Heading west brings us to the smart riverfront properties that line the Chelsea Embankment and it is here that the National Trust have preserved one of the best examples of Victorian literary life to be found anywhere. Carlyle House in Cheyne Row was once the home of Thomas Carlyle who was the prominent historian, critic and thinker of his day. A popular figure in the mid-eighteen hundreds, his fame was soon surpassed by his influence as Charles Dickens, TS Elliot and Robert Browning became frequent visitors. Incidentally, Carlyle paid a princely sum of £35 per week for the rental of this handsome residence. If our nearby Fulham lettings branch at Imperial Wharf had been around in 1834, they might have had a word with the landlord about improving his yield!
The section of the River Thames that flows through West London is overlooked by several imposing stately homes, complete with beautifully designed grounds and gardens.

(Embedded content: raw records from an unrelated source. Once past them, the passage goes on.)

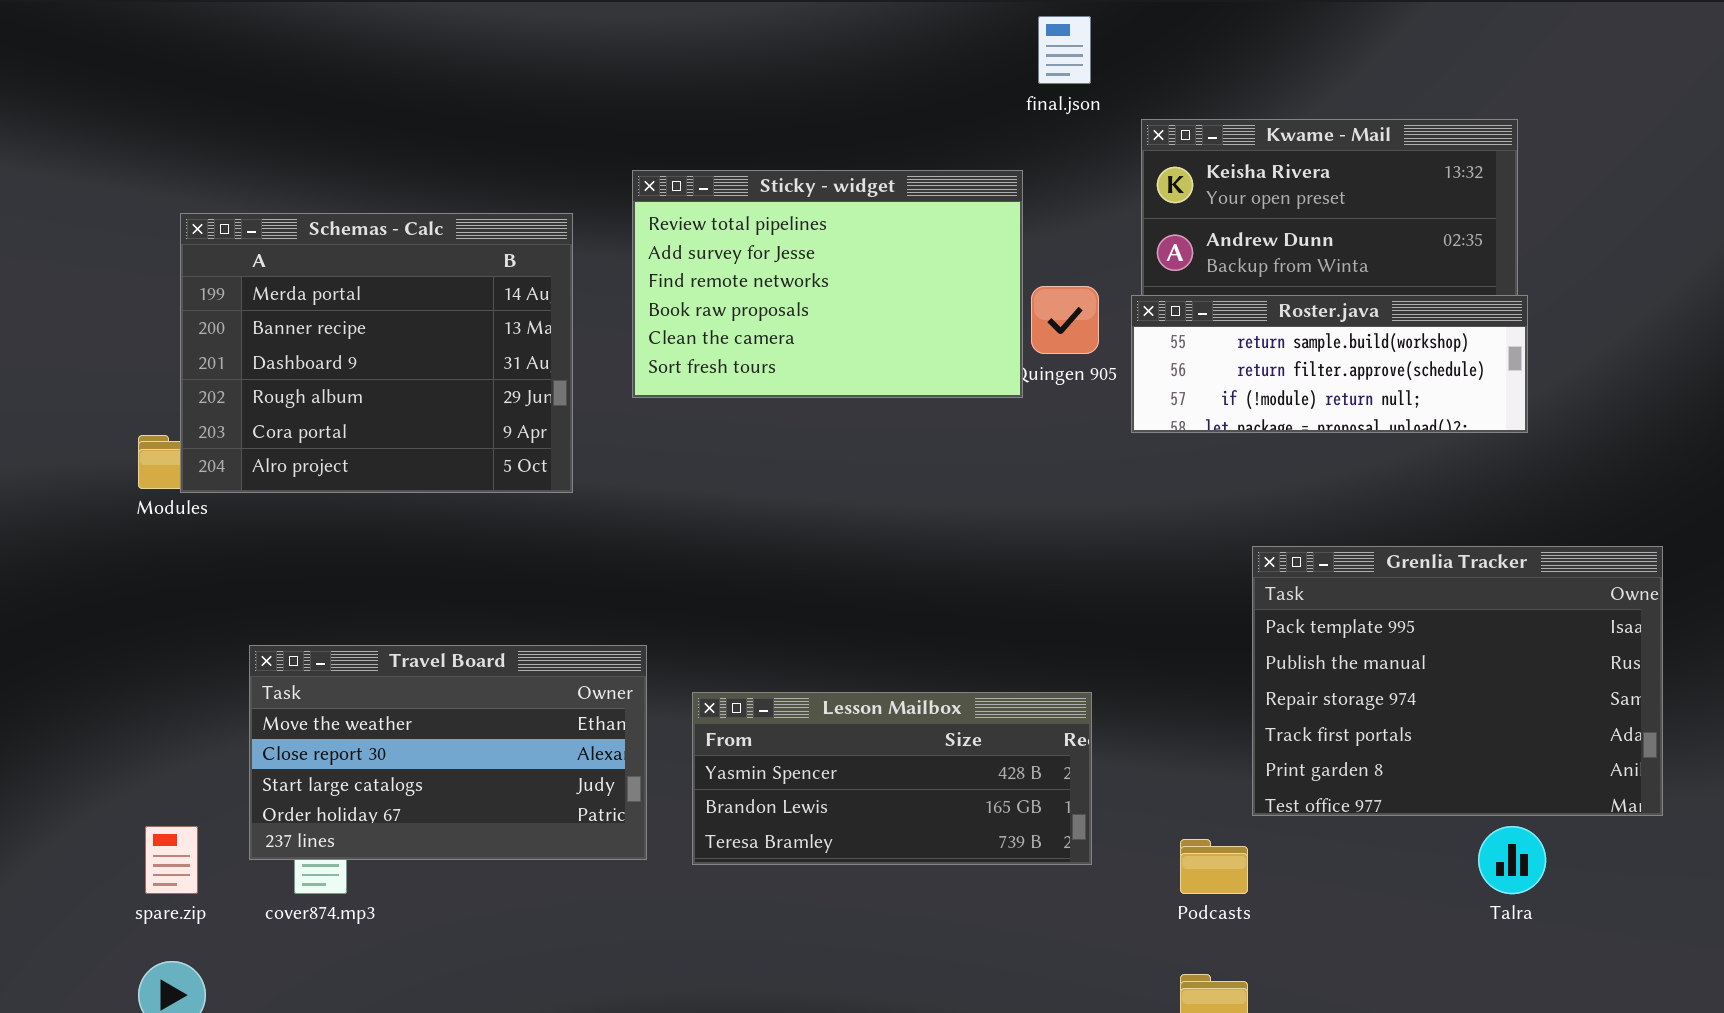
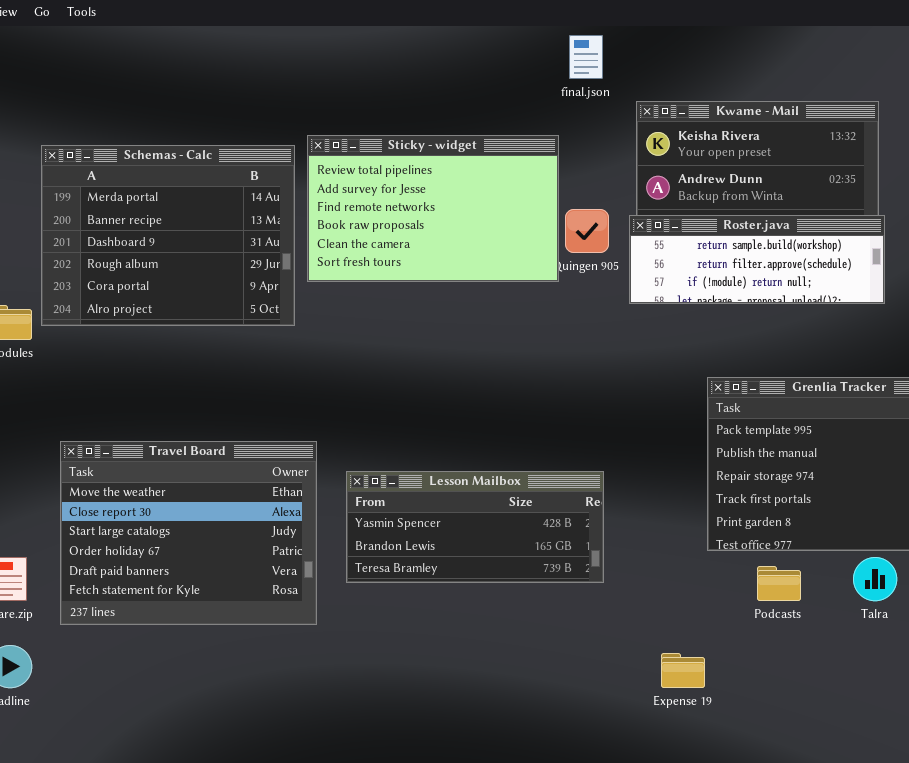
Schemas - Calc: [180,213,573,493] -> [41,145,295,326], moved
Travel Board: [249,645,647,860] -> [60,441,317,625], resized
Podcasts: [1180,839,1248,894] -> [757,566,801,601], moved

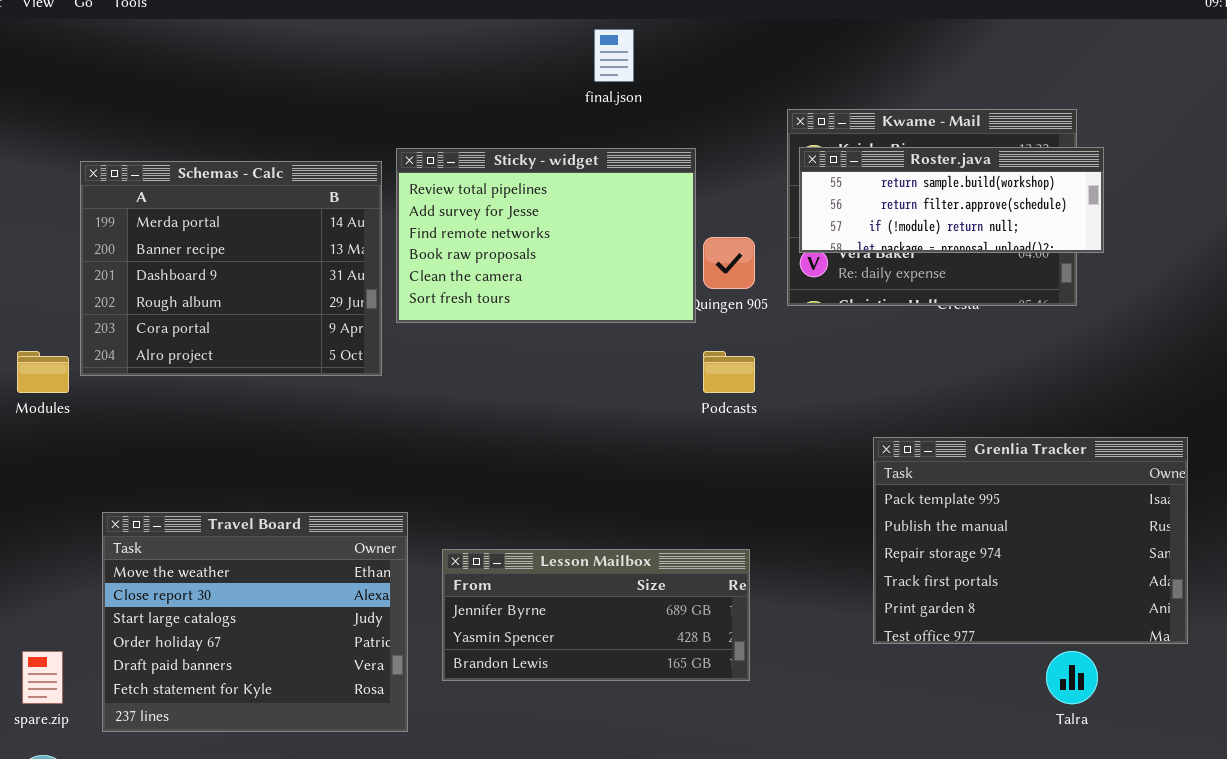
final.json: [569,35,603,79] -> [594,29,634,82], moved
Roster.java: [629,215,885,304] -> [799,147,1104,253], moved
Lesson Mailbox: [346,471,604,583] -> [442,549,750,681], scrolled up 1 row
Podcasts: [757,566,801,601] -> [703,351,755,393], moved

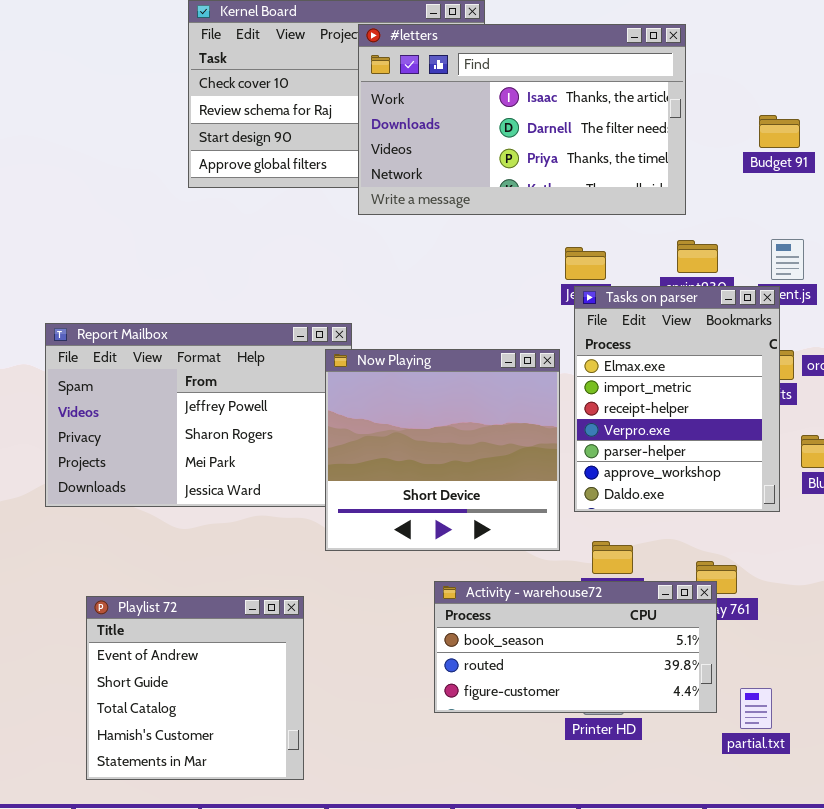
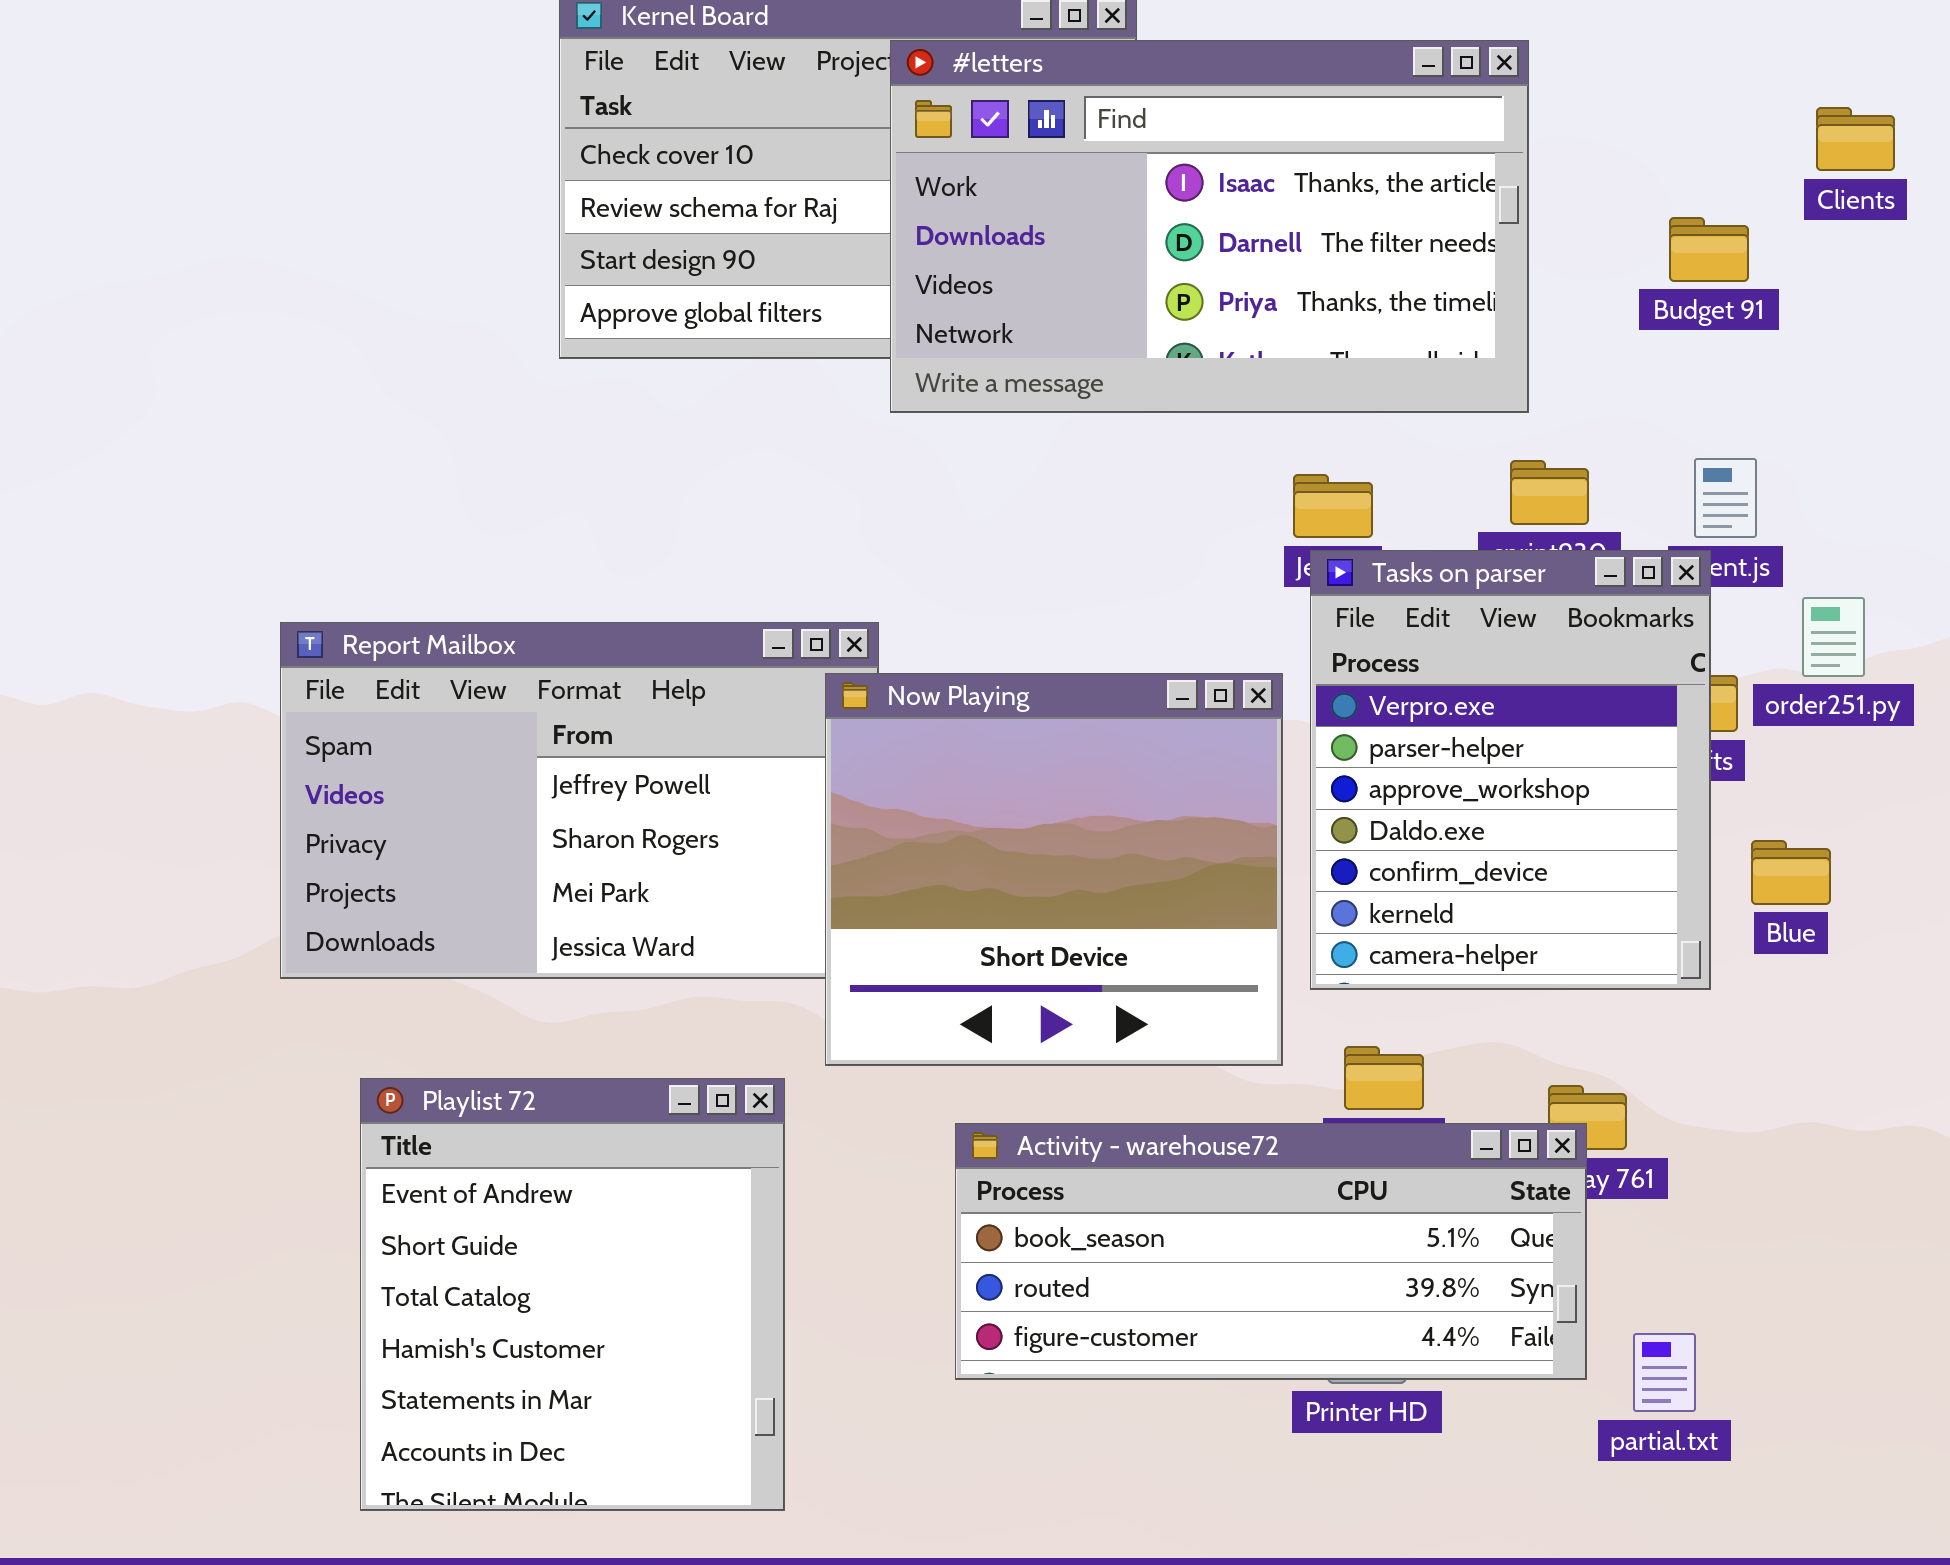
Tasks on parser: [574,286,780,512] -> [1310,550,1711,990], scrolled down 3 rows
Activity - warehouse72: [434,581,717,713] -> [955,1123,1587,1380], resized
Playlist 72: [86,596,304,780] -> [360,1078,785,1511], resized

Chiswick House and Ham House are run by the National Trust and English Heritage respectively and our Kew branch situated at the Kew Bridge property development often gets enquiries about properties to rent near to these glamorous locations.
The last two sites on our whistlestop heritage tour around London shine a spotlight on the eclectic nature of preservation in the capital. The George Inn in Borough High Street is a fully functioning South London pub with a difference in that it features a series of wooden galleries that run the length of its exterior. This used to be a common feature in the 18th century because their primary purpose was to house travellers while their horses were being fed and rested. The galleries are the main reason that the National Trust are involved in the property and look down on a courtyard that would have once bustled with horse-related activity. East London may be nowadays known as an urban regeneration miracle, but it still contains the odd gem from history. Chief among them is Sutton House which is that rarity in London: a genuine example of Tudor architecture. Immaculately preserved by the National Trust, Sutton House contains the type of oak panels, fireplaces and windows that were recreated for the hit drama Wolf Hall. This is not accidental because this house on Homerton High Street was actually built by one of the characters depicted in the story. Staff at our City and Canary Wharf branches are quick to point out the East End areas of London continue to be of great interest to corporate tenants whose jobs in the Square Mile have inadvertently turned them into amateur historians who love to explore London on the weekends.
A two thousand year old city will be no stranger to change and upheaval, but part of its future prosperity is grounded in how it treats its past. The history of London is not there just to be looked at – it is to be experienced and lived in. The National Trust and English Heritage not only preserve beautiful buildings for their own sake but also believe that this beauty informs and influences the surrounding neighbourhoods for the better.